AIM OF THE TASK →
Please copy the entries from the start up to and including the line with "ility of Structural LVL". Leave the pictures out of your copy.

(DATA EXCERPTS)

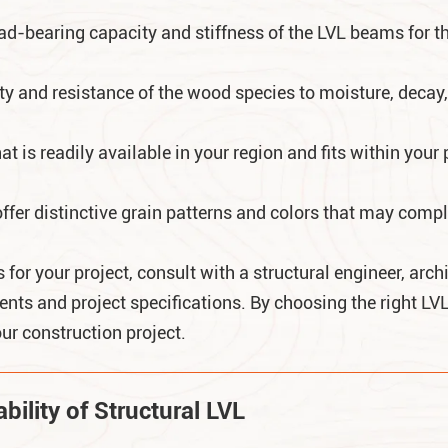
oad-bearing capacity and stiffness of the LVL beams for t
ity and resistance of the wood species to moisture, decay,
t is readily available in your region and fits within your 
er distinctive grain patterns and colors that may comple
for your project, consult with a structural engineer, arch
nts and project specifications. By choosing the right L
ur construction project.
ility of Structural LVL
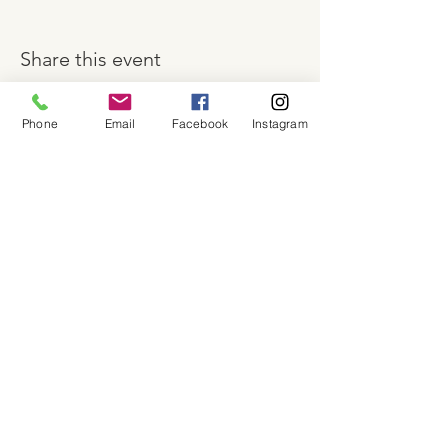
Share this event
Phone
Email
Facebook
Instagram
About
Shop
Contact
Memberships
Workspaces
Waiver
facebook
instagram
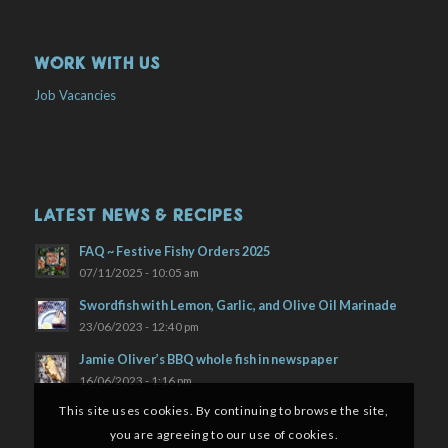
WORK WITH US
Job Vacancies
LATEST NEWS & RECIPES
FAQ ~ Festive Fishy Orders 2025
07/11/2025 - 10:05 am
Swordfish with Lemon, Garlic, and Olive Oil Marinade
23/06/2023 - 12:40 pm
Jamie Oliver’s BBQ whole fish in newspaper
16/06/2023 - 1:16 pm
This site uses cookies. By continuing to browse the site,
you are agreeing to our use of cookies.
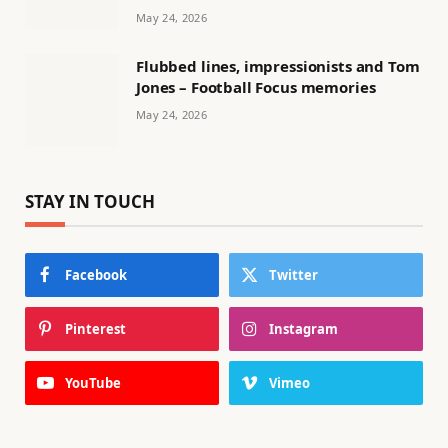
May 24, 2026
Flubbed lines, impressionists and Tom
Jones – Football Focus memories
May 24, 2026
STAY IN TOUCH
Facebook
Twitter
Pinterest
Instagram
YouTube
Vimeo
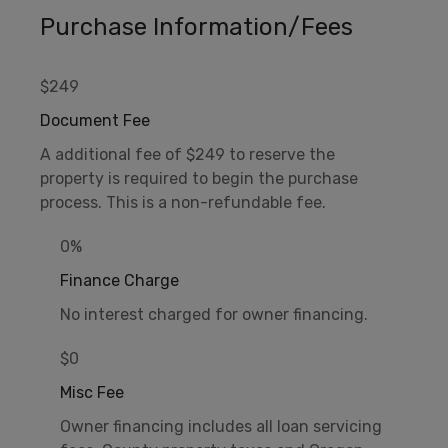
Purchase Information/Fees
$249
Document Fee
A additional fee of $249 to reserve the
property is required to begin the purchase
process. This is a non-refundable fee.
0%
Finance Charge
No interest charged for owner financing.
$0
Misc Fee
Owner financing includes all loan servicing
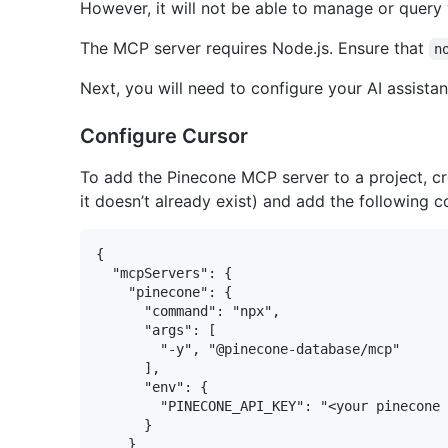
However, it will not be able to manage or query
The MCP server requires Node.js. Ensure that
n
Next, you will need to configure your AI assista
Configure Cursor
To add the Pinecone MCP server to a project, c
it doesn’t already exist) and add the following c
{

  "mcpServers": {

    "pinecone": {

      "command": "npx",

      "args": [

        "-y", "@pinecone-database/mcp"

      ],

      "env": {

        "PINECONE_API_KEY": "<your pinecone 
      }

    }
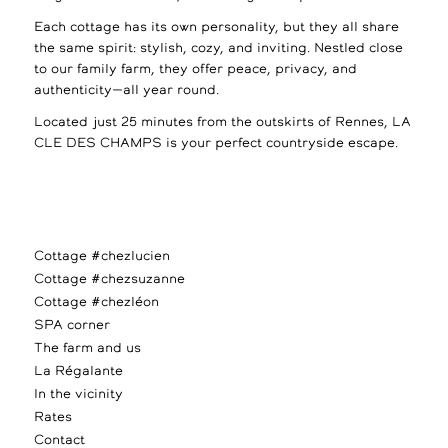
Each cottage has its own personality, but they all share
the same spirit: stylish, cozy, and inviting. Nestled close
to our family farm, they offer peace, privacy, and
authenticity—all year round.
Located just 25 minutes from the outskirts of Rennes, LA
CLE DES CHAMPS is your perfect countryside escape.
Cottage #chezlucien
Cottage #chezsuzanne
Cottage #chezléon
SPA corner
The farm and us
La Régalante
In the vicinity
Rates
Contact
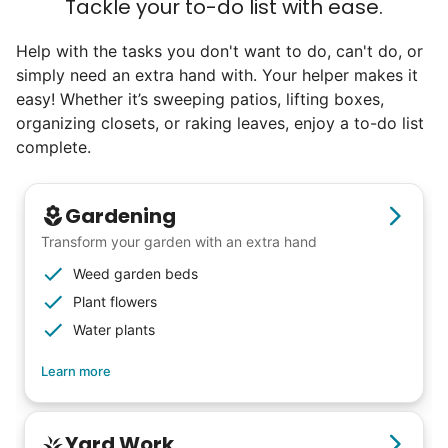
Tackle your to-do list with ease.
Check Availability
Help with the tasks you don't want to do, can't do, or
simply need an extra hand with. Your helper makes it
easy! Whether it’s sweeping patios, lifting boxes,
organizing closets, or raking leaves, enjoy a to-do list
complete.
Gardening
Transform your garden with an extra hand
Weed garden beds
Plant flowers
Water plants
Learn more
Yard Work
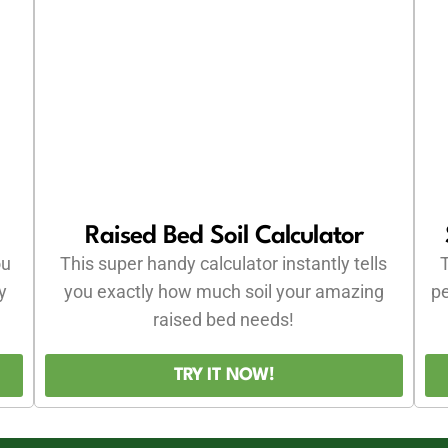
Raised Bed Soil Calculator
ou
This super handy calculator instantly tells
T
y
you exactly how much soil your amazing
pe
raised bed needs!
TRY IT NOW!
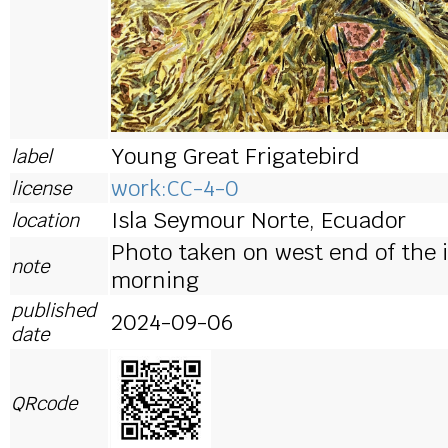
Young Great Frigatebird
label
work:CC-4-0
license
Isla Seymour Norte, Ecuador
location
Photo taken on west end of the i
note
morning
published
2024-09-06
date
QRcode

(End DATA EXCERPTS)

RESPONSE AREA →
oad-bearing capacity and stiffness of the LVL beams for t
ity and resistance of the wood species to moisture, decay,
t is readily available in your region and fits within your 
er distinctive grain patterns and colors that may comple
for your project, consult with a structural engineer, arch
nts and project specifications. By choosing the right L
ur construction project.
ility of Structural LVL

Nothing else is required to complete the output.